04/03/2021
Holy Week Reflection
Good Friday
April 2, 2021
Amanda Bradley BA '18
current Seminary student
Growing up, I never understood why they called the Friday before Easter, “Good Friday.” The more that I learned the story of the pain and death of Jesus Christ, it just didn’t make sense to me to call a Friday like that “good.”
I lived for years with this line of thinking. I loved celebrating Resurrection Sunday, but I could have done without Good Friday, I was so eager to get to the happy ending of Jesus coming back to life that I basically omitted the “sad” part from the narrative.
My thought process over this changed during my first year of full-time youth ministry.
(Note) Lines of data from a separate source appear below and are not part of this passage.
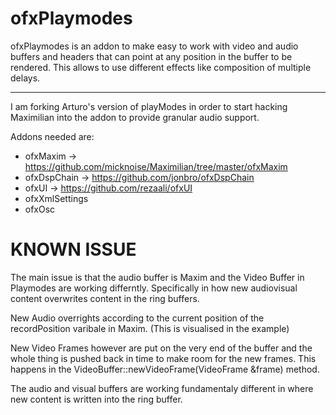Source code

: ofxPlaymodes
============

ofxPlaymodes is an addon to make easy to work with video and audio buffers and headers that can point at any position in the buffer to be rendered. This allows to use different effects like composition of multiple delays.

**************************************************
I am forking Arturo's version of playModes in order to start hacking Maximilian into the addon to provide granular audio support. 


Addons needed are:
- ofxMaxim -> https://github.com/micknoise/Maximilian/tree/master/ofxMaxim
- ofxDspChain -> https://github.com/jonbro/ofxDspChain
- ofxUI -> https://github.com/rezaali/ofxUI
- ofxXmlSettings
- ofxOsc

KNOWN ISSUE
============
The main issue is that the audio buffer is Maxim and the Video Buffer in Playmodes are working differntly. Specifically in how new audiovisual content overwrites content in the ring buffers. 

New Audio overrights according to the current position of the recordPosition varibale in Maxim. (This is visualised in the example)

New Video Frames however are put on the very end of the buffer and the whole thing is pushed back in time to make room for the new frames. This happens in the VideoBuffer::newVideoFrame(VideoFrame &frame) method. 

The audio and visual buffers are working fundamentaly different in where new content is written into the ring buffer.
The church that I was working with had their annual Good Friday service and in listening to that sermon, I really came to terms with the true meaning of Good Friday. That meaning, being hope. I don’t mean any kind of hope, but the special hope that we have in Jesus.
There is a yearning for hope from the start of Jesus’ trial. The reader is desperate for hope as they read about Jesus being tortured, and practically begging for a glimmer of hope as they read about Jesus being placed in the tomb - dead. There is nothing easy about Friday. It is the pivot point of the history of the world (Walter Brueggemann, “Awaiting the Verdict: Good Friday” 8-10).
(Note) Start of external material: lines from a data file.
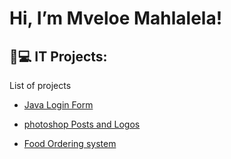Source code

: <h1>Hi, I’m Mveloe Mahlalela! </h1>

<h2>👨💻 IT Projects:</h2>

List of projects</b>
  - [Java Login Form](https://github.com/NatureProductions/register-and-login)
  
  - [photoshop Posts and Logos](https://github.com/NatureProductions/Photoshop-)
  - [Food Ordering system](https://github.com/NatureProductions/Food-Ordering-)
  

  

  


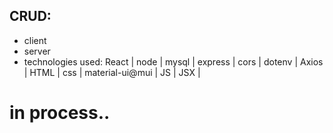 ## CRUD:
- client
- server
- technologies used: React | node | mysql | express | cors | dotenv | Axios | HTML | css | material-ui@mui | JS | JSX |
# in process..
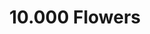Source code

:---
pid: ch626
title: 10.000 Flowers
location_transcription: Clark Park
coordinates: "[-75.209989554648, 39.948033678693]"
zipcode: '19143'
gen_neighborhood: West Philadelphia
neighborhood: University City
outside_phl: 
age: '27'
age_range: 20-29
instagram: 
image_file_name: ch_626.jpg
proposal_transcription: Live flowers, susceptible to picking, weather, time, etc.
  Plastic flowers, not. 20 ft.
topic: Environment
topic_summary: '0'
type: Garden,Interactive,Conceptual
keywords_other: 
credit: 
image_labels: 
twitter: 
facebook: 
permalink: "/monuments/ch626/"
layout: item-page
---
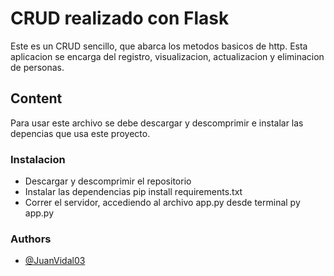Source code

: # CRUD realizado con Flask

Este es un CRUD sencillo, que abarca los metodos basicos de http. Esta aplicacion se encarga del registro, visualizacion, actualizacion y eliminacion de personas.
## Content
Para usar este archivo se debe descargar y descomprimir e instalar las depencias que usa este proyecto.
### Instalacion
- Descargar y descomprimir el repositorio
- Instalar las dependencias
pip install requirements.txt
- Correr el servidor, accediendo al archivo app.py desde terminal
py app.py
### Authors

- [@JuanVidal03](https://github.com/JuanVidal03)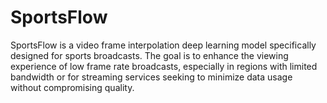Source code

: # SportsFlow
SportsFlow is a video frame interpolation deep learning model specifically designed for sports broadcasts. The goal is to enhance the viewing experience of low frame rate broadcasts, especially in regions with limited bandwidth or for streaming services seeking to minimize data usage without compromising quality.
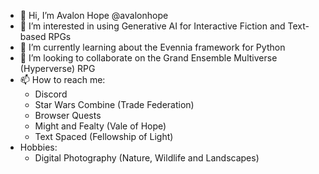 - 👋 Hi, I’m Avalon Hope @avalonhope
- 👀 I’m interested in using Generative AI for Interactive Fiction and Text-based RPGs
- 🌱 I’m currently learning about the Evennia framework for Python
- 💞️ I’m looking to collaborate on the Grand Ensemble Multiverse (Hyperverse) RPG
- 📫 How to reach me:
    - Discord
    - Star Wars Combine (Trade Federation)
    - Browser Quests
    - Might and Fealty (Vale of Hope)
    - Text Spaced (Fellowship of Light)
- Hobbies:
    - Digital Photography (Nature, Wildlife and Landscapes)
 
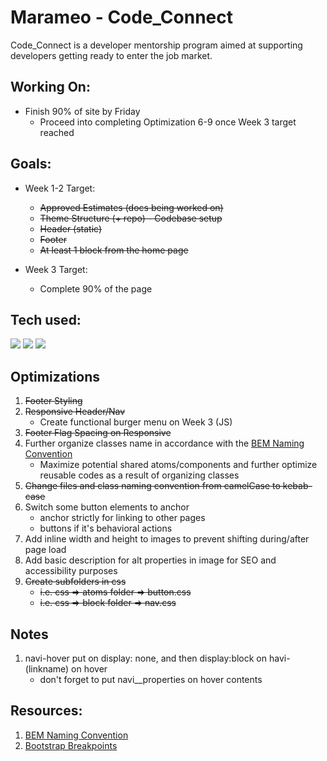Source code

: # Marameo - Code_Connect

Code_Connect is a developer mentorship program aimed at supporting developers getting ready to enter the job market.

## Working On:

- Finish 90% of site by Friday
  - Proceed into completing Optimization 6-9 once Week 3 target reached

## Goals:

- Week 1-2 Target:

  - <strike>Approved Estimates (docs being worked on)</strike>
  - <strike>Theme Structure (+ repo) - Codebase setup</strike>
  - <strike>Header (static)</strike>
  - <strike>Footer</strike>
  - <strike>At least 1 block from the home page</strike>

- Week 3 Target:
  - Complete 90% of the page

## Tech used:

<img src="https://img.shields.io/badge/HTML5%20-%20?style=plastic&logo=html5&label=%E2%94%82&labelColor=rgba(15%2C%2066%2C%20110%2C%200.9)&color=rgba(20%2C%20132%2C%20167%2C%200.9)"> <img src="https://img.shields.io/badge/CSS3%20-%20?style=plastic&logo=css3&label=%E2%94%82&labelColor=rgba(15%2C%2066%2C%20110%2C%200.9)&color=rgba(20%2C%20132%2C%20167%2C%200.9)"/> <img src="https://img.shields.io/badge/JavaScript%20-%20?style=plastic&logo=javascript&label=%E2%94%82&labelColor=rgba(15%2C%2066%2C%20110%2C%200.9)&color=rgba(20%2C%20132%2C%20167%2C%200.9)"/>

## Optimizations

1. <strike>Footer Styling</strike>
2. <strike>Responsive Header/Nav</strike>
   - Create functional burger menu on Week 3 (JS)
3. <strike>Footer Flag Spacing on Responsive</strike>
4. Further organize classes name in accordance with the [BEM Naming Convention](https://getbem.com/naming/)
   - Maximize potential shared atoms/components and further optimize reusable codes as a result of organizing classes
5. <strike>Change files and class naming convention from camelCase to kebab-case</strike>
6. Switch some button elements to anchor
   - anchor strictly for linking to other pages
   - buttons if it's behavioral actions
7. Add inline width and height to images to prevent shifting during/after page load
8. Add basic description for alt properties in image for SEO and accessibility purposes
9. <strike>Create subfolders in css</strike>
   - <strike>i.e. css => atoms folder => button.css</strike>
   - <strike>i.e. css => block folder => nav.css</strike>

## Notes

1. navi-hover put on display: none, and then display:block on havi-(linkname) on hover
   - don't forget to put navi\_\_properties on hover contents

## Resources:

1. [BEM Naming Convention](https://getbem.com/naming/)
2. [Bootstrap Breakpoints](https://getbootstrap.com/docs/5.0/layout/breakpoints/)
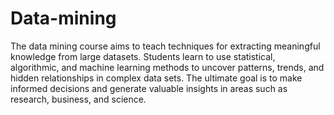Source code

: # Data-mining

The data mining course aims to teach techniques for extracting meaningful knowledge from large datasets. Students learn to use statistical, algorithmic, and machine learning methods to uncover patterns, trends, and hidden relationships in complex data sets. The ultimate goal is to make informed decisions and generate valuable insights in areas such as research, business, and science.
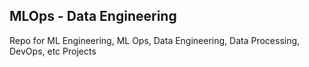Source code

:MLOps - Data Engineering 
-----------------------------------------------

Repo for ML Engineering, ML Ops, Data Engineering, Data Processing, DevOps, etc Projects


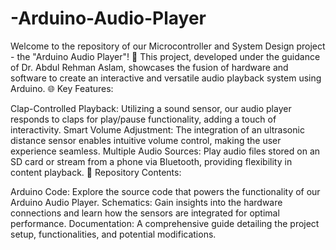 # -Arduino-Audio-Player
Welcome to the repository of our Microcontroller and System Design project - the "Arduino Audio Player"! 🎵 This project, developed under the guidance of Dr. Abdul Rehman Aslam, showcases the fusion of hardware and software to create an interactive and versatile audio playback system using Arduino.
🌐 Key Features:

Clap-Controlled Playback: Utilizing a sound sensor, our audio player responds to claps for play/pause functionality, adding a touch of interactivity.
Smart Volume Adjustment: The integration of an ultrasonic distance sensor enables intuitive volume control, making the user experience seamless.
Multiple Audio Sources: Play audio files stored on an SD card or stream from a phone via Bluetooth, providing flexibility in content playback.
🚀 Repository Contents:

Arduino Code: Explore the source code that powers the functionality of our Arduino Audio Player.
Schematics: Gain insights into the hardware connections and learn how the sensors are integrated for optimal performance.
Documentation: A comprehensive guide detailing the project setup, functionalities, and potential modifications.
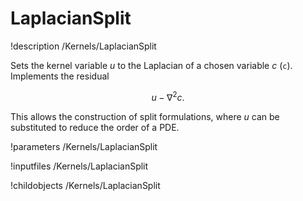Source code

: # LaplacianSplit
!description /Kernels/LaplacianSplit

Sets the kernel variable $u$ to the Laplacian of a chosen variable $c$ (`c`).
Implements the residual

$$
u - \nabla^2c.
$$

This allows the construction of split formulations, where $u$ can be substituted
to reduce the order of a PDE.

!parameters /Kernels/LaplacianSplit

!inputfiles /Kernels/LaplacianSplit

!childobjects /Kernels/LaplacianSplit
However, something that I love about Jesus is that he does not start anything that he won’t finish. When Jesus said, “It is finished,” a new life began; it was not over. This new life is one where Jesus reigns victorious over death and sin. That’s the hope that we look toward in the midst of the reality of Good Friday’s pain.
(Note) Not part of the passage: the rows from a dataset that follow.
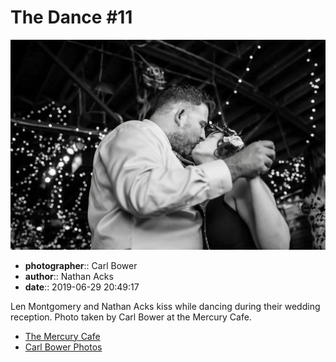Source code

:# The Dance #11

![Len Montgomery and Nathan Acks kiss](assets/2019-06-29-set-4-the-dance-11.webp)

* **photographer**:: Carl Bower  
* **author**:: Nathan Acks  
* **date**:: 2019-06-29 20:49:17

Len Montgomery and Nathan Acks kiss while dancing during their wedding reception. Photo taken by Carl Bower at the Mercury Cafe.

* [The Mercury Cafe](http://mercurycafe.com)
* [Carl Bower Photos](https://carlbowerphotos.com)

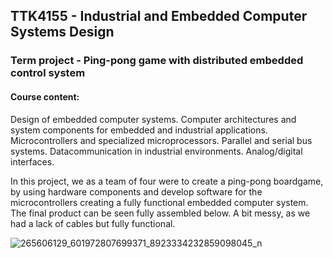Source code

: ## TTK4155 - Industrial and Embedded Computer Systems Design
### Term project - Ping-pong game with distributed embedded control system

#### Course content:
Design of embedded computer systems. Computer architectures and system components for embedded and industrial applications. Microcontrollers and specialized microprocessors. Parallel and serial bus systems. Datacommunication in industrial environments. Analog/digital interfaces.


In this project, we as a team of four were to create a ping-pong boardgame, by using hardware components and develop software for the microcontrollers creating a fully functional embedded computer system. The final product can be seen fully assembled below. A bit messy, as we had a lack of cables but fully functional. 

![265606129_601972807699371_8923334232859098045_n](https://user-images.githubusercontent.com/80519963/145995734-90a46d04-45d1-4741-a680-ce893e76eab2.jpg)
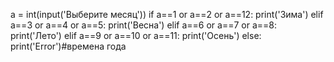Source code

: a = int(input('Выберите месяц'))
if a==1 or a==2 or a==12:
    print('Зима')
elif a==3 or a==4 or a==5:
    print('Весна')
elif a==6 or a==7 or a==8:
    print('Лето')
elif a==9 or a==10 or a==11:
    print('Осень')
else:
    print('Error')#времена года
    
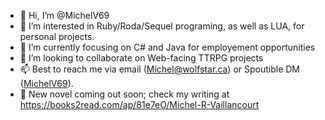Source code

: - 👋 Hi, I’m @MichelV69
- 👀 I’m interested in Ruby/Roda/Sequel programing, as well as LUA, for personal projects.
- 🌱 I’m currently focusing on C# and Java for employement opportunities
- 💞️ I’m looking to collaborate on Web-facing TTRPG projects
- 📫 Best to reach me via email (Michel@wolfstar.ca) or Spoutible DM ([MichelV69](https://spoutible.com/MichelV69)).
- 📖 New novel coming out soon; check my writing at https://books2read.com/ap/81e7eO/Michel-R-Vaillancourt

<!---
MichelV69/MichelV69 is a ✨ special ✨ repository because its `README.md` (this file) appears on your GitHub profile.
You can click the Preview link to take a look at your changes.
--->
The pain of Good Friday is real and raw. Today, there is real and raw pain everywhere a person looks. With distancing, limiting social interaction, unnecessary deaths - it can be hard to see through the darkness and cling to the hope of Resurrection Sunday. However, we are able to wait in the darkness, because we know how the story ends. We know that the darkness will not ultimately overcome us, because we have the light of Christ (Herbert Anderson, “Waiting in the Darkness” 126). Good Friday is not painful for no reason; the purpose is the hope of the gift of Jesus Christ.